**TASK BRIEF**
Reproduce every record below exactly, with the pictures left out.
** DATASET RECORDS follows **
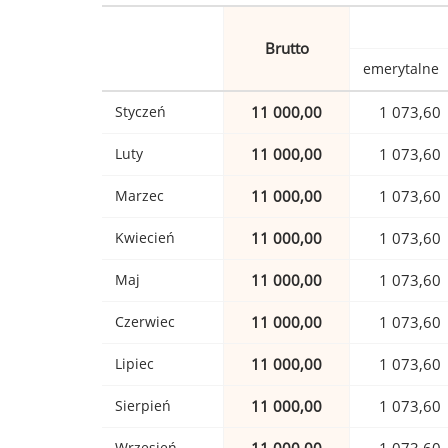
Brutto
emerytalne
Styczeń
11 000,00
1 073,60
Luty
11 000,00
1 073,60
Marzec
11 000,00
1 073,60
Kwiecień
11 000,00
1 073,60
Maj
11 000,00
1 073,60
Czerwiec
11 000,00
1 073,60
Lipiec
11 000,00
1 073,60
Sierpień
11 000,00
1 073,60
Wrzesień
** End of DATASET RECORDS **
**EXERCISE RESPONSE**
Brutto
emerytalne
Styczeń
11 000,00
1 073,60
Luty
11 000,00
1 073,60
Marzec
11 000,00
1 073,60
Kwiecień
11 000,00
1 073,60
Maj
11 000,00
1 073,60
Czerwiec
11 000,00
1 073,60
Lipiec
11 000,00
1 073,60
Sierpień
11 000,00
1 073,60
Wrzesień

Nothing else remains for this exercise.